Jul 24, 2019
Richard Serra’s 1991 work Seattle Right Angles Propped is the newest piece of public art installed at the University of Chicago—steel forged in two parts that meet at a right angle, two Ls that support each other with the force of counterweight and gravity.
In its previous location in a backyard beachfront of suburban Glencoe, Illinois, the sculpture provided a frame around where the rolling landscape met Lake Michigan. Now, in its new home 30 miles south, it echoes both in form and meaning the portico that connects UChicago’s Department of Art History and the Smart Museum of Art. It also underscores the University’s commitment to bring public art to the Hyde Park community.
Dorie Sternberg, Lab’43, donated the piece to the Smart, where it was installed in May and formally unveiled in June.
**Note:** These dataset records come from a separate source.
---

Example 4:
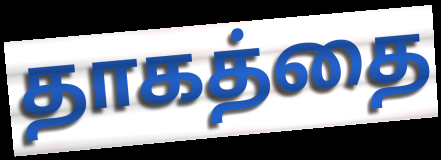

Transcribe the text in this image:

தாகத்தை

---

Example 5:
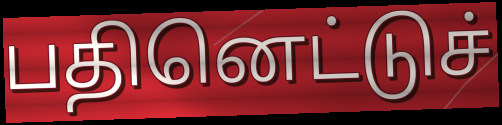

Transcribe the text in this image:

Over the years, Sternberg and her late husband Paul cultivated a notable art collection in their home. They couldn’t resist Serra, who since the 1960s has revolutionized the genre of massive sculptural work—typically using steel in site-specific urban spaces. The Sternbergs commissioned Seattle Right Angles Proppedfor their yard and could admire it from their glass-walled kitchen every day.
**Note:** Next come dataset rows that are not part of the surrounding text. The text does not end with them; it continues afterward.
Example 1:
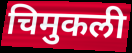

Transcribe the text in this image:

चिमुकली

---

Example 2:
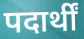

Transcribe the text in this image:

पदार्थीं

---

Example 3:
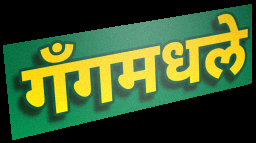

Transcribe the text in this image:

गँगमधले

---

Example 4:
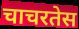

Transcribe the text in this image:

चाचरतेस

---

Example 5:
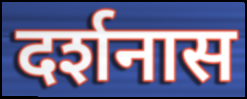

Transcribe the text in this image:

दर्शनास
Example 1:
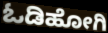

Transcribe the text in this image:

ಓಡಿಹೋಗಿ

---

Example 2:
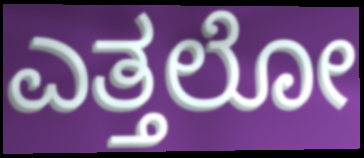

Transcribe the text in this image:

ಎತ್ತಲೋ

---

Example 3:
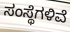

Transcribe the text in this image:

ಸಂಸ್ಥೆಗಳಿವೆ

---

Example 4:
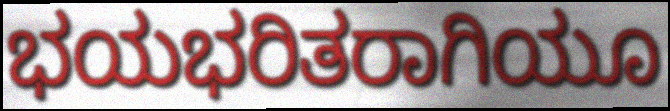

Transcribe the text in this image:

ಭಯಭರಿತರಾಗಿಯೂ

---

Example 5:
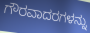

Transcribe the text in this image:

ಗೌರವಾದರಗಳನ್ನು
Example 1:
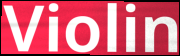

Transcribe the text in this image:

Violin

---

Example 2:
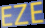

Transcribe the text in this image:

EZE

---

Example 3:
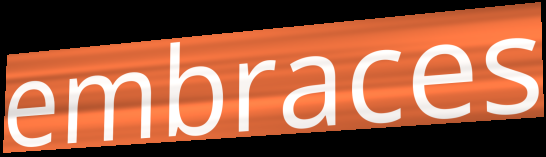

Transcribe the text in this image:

embraces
After her husband passed away in 2004, Sternberg decided that she wanted to see some of her art donations placed in her lifetime, including the Serra sculpture. The work seemed destined to travel south: Sternberg (née Feitler), grew up near UChicago on Woodlawn Avenue, and her brother, Robert Feitler, Lab’45, X’50, is a former board chair of the Smart Museum.
Seattle Right Angles Propped is not quite as prominent as some of Serra’s other sculptures. But to Mehring, the piece represents Serra’s pioneering work in the field of process art, wherein the focus is not the finished product, but its creation.
Seattle Right Angles Propped was installed a little over a year after the Smart announced the formation of the Feitler Center for Academic Inquiry, which often utilizes collections and exhibitions to engage Art History faculty and students with other students from any number of disciplines—from law and economics to the physical sciences.
The sculpture represents a significant moment within art history, and fills a gap in the museum’s collection of Minimalist and Post-Minimalist sculpture. The piece, Mehring said, will help faculty discuss art’s direct embeddedness in the real world: its new, direct relationship to the viewer’s body; its pioneering use of industrial materials; and its large scale.